部門の紹介/中央検査部
細菌検査
細菌検査とは、感染症(食中毒、髄膜炎、肺炎など)を発症または疑いのある患者さまの検体(喀痰、尿、便、血液、髄液、膿など)から原因菌(起炎菌)を検出し、菌名の決定(同定)と、どの薬(抗生物質)が効くのか(薬剤感受性検査)を調べる検査です。
細菌検査室
(1)培養と薬剤感受性検査
患者さんから提出された検体には無菌検体(本来なら細菌は存在しない:髄液、血液など)と常在菌のいる検体(多数の菌が存在:喀痰、便など)があります。これらの検体を培地(※1)に塗布し、24~48時間培養し病原性の疑いのある菌を検出します。ここでは喀痰、便を例に紹介します。喀痰、便を培地に塗布し、24~48時間培養すると写真(1)(2)のように細菌がコロニー(※2)を形成します。
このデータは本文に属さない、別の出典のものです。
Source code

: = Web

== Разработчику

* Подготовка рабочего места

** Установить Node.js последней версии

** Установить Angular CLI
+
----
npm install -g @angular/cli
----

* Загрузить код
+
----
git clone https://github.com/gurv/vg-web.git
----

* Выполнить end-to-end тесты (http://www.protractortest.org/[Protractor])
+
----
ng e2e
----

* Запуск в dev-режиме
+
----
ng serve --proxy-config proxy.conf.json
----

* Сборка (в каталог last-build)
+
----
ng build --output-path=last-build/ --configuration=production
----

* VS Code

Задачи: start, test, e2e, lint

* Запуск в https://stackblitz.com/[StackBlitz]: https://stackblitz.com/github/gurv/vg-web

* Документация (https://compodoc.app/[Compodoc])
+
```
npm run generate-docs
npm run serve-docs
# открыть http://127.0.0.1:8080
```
※1培地:細菌を増殖させるために適当な栄養素を含んだ液または固形のもの。
※2コロニー:培地上に発育し1種の菌からなる発育集団のこと。
培地より病原性を疑うコロニーを探し、菌名の同定と薬剤感受性検査を行います。
検査は通常3日~1週間くらいで報告が完了します。
(2)24時間対応検査
ウイルス感染症の検査
- インフルエンザウイルス抗原検査:鼻腔分泌物で、インフルエンザウイルス感染かどうかを調べる検査
- RSウイルス抗原検査: 鼻腔分泌物で、RSウイルス感染かどうかを調べる検査
- ノロウイルス抗原検査:便で、ノロウイルス感染かどうかを調べる検査
- ロタウイルス抗原検査:便で、ロタウイルス感染かどうかを調べる検査
- アデノウイルス抗原検査:便で、アデノウイルス感染かどうかを調べる検査
細菌感染症の検査
- 病原性大腸菌O157抗原迅速検査:便で、病原性大腸菌O157感染かどうかを調べる検査
- 尿中肺炎球菌抗原検査:尿で、肺炎球菌による肺炎あるいは敗血症かどうかを調べる検査
- 尿中レジオネラ抗原検査:尿で、レジオネラ菌による肺炎あるいは敗血症かどうかを調べる検査
- 血中マイコプラズマ抗体検査:血液でマイコプラズマ肺炎を調べる検査
- 喀痰中の結核菌の塗沫検査:喀痰を特殊な染色液で染め、抗酸菌(結核菌等)感染の有無を調べる検査
- 髄液中の塗抹検査:髄液を特殊な染色液で染め、細菌感染の有無を調べる検査
(3)チーム医療としての活動
院では、医師・看護師・薬剤師・細菌検査技師・事務員からなるICT(Infection Control Team:感染対策チーム)を設け、院内感染対策に力を注いでいます。